Records from a collection
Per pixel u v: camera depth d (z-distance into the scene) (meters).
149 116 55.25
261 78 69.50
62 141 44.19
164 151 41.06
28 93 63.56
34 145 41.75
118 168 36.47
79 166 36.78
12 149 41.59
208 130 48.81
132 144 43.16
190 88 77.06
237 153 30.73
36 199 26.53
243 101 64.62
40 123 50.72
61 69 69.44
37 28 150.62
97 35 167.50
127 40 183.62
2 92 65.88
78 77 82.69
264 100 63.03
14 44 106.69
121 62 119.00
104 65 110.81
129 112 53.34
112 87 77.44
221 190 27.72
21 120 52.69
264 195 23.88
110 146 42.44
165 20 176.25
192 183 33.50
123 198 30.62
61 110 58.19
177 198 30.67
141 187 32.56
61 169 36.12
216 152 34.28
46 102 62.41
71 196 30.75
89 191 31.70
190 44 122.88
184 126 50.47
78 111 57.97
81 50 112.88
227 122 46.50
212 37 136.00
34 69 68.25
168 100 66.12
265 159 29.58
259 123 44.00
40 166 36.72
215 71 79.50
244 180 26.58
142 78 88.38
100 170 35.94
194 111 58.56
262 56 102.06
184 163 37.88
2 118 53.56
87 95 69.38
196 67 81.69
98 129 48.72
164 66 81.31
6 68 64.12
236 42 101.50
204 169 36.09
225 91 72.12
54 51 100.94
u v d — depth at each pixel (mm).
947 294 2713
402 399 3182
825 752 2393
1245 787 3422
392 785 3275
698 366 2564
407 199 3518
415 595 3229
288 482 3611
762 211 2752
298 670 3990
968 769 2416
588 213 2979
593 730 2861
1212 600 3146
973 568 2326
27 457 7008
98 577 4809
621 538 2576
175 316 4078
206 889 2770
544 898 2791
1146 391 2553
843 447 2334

— WORK TASK —
Reproduce every line above. Keep it exact.

— TASK RESPONSE —
Per pixel u v: camera depth d (z-distance into the scene) (meters).
149 116 55.25
261 78 69.50
62 141 44.19
164 151 41.06
28 93 63.56
34 145 41.75
118 168 36.47
79 166 36.78
12 149 41.59
208 130 48.81
132 144 43.16
190 88 77.06
237 153 30.73
36 199 26.53
243 101 64.62
40 123 50.72
61 69 69.44
37 28 150.62
97 35 167.50
127 40 183.62
2 92 65.88
78 77 82.69
264 100 63.03
14 44 106.69
121 62 119.00
104 65 110.81
129 112 53.34
112 87 77.44
221 190 27.72
21 120 52.69
264 195 23.88
110 146 42.44
165 20 176.25
192 183 33.50
123 198 30.62
61 110 58.19
177 198 30.67
141 187 32.56
61 169 36.12
216 152 34.28
46 102 62.41
71 196 30.75
89 191 31.70
190 44 122.88
184 126 50.47
78 111 57.97
81 50 112.88
227 122 46.50
212 37 136.00
34 69 68.25
168 100 66.12
265 159 29.58
259 123 44.00
40 166 36.72
215 71 79.50
244 180 26.58
142 78 88.38
100 170 35.94
194 111 58.56
262 56 102.06
184 163 37.88
2 118 53.56
87 95 69.38
196 67 81.69
98 129 48.72
164 66 81.31
6 68 64.12
236 42 101.50
204 169 36.09
225 91 72.12
54 51 100.94
u v d — depth at each pixel (mm).
947 294 2713
402 399 3182
825 752 2393
1245 787 3422
392 785 3275
698 366 2564
407 199 3518
415 595 3229
288 482 3611
762 211 2752
298 670 3990
968 769 2416
588 213 2979
593 730 2861
1212 600 3146
973 568 2326
27 457 7008
98 577 4809
621 538 2576
175 316 4078
206 889 2770
544 898 2791
1146 391 2553
843 447 2334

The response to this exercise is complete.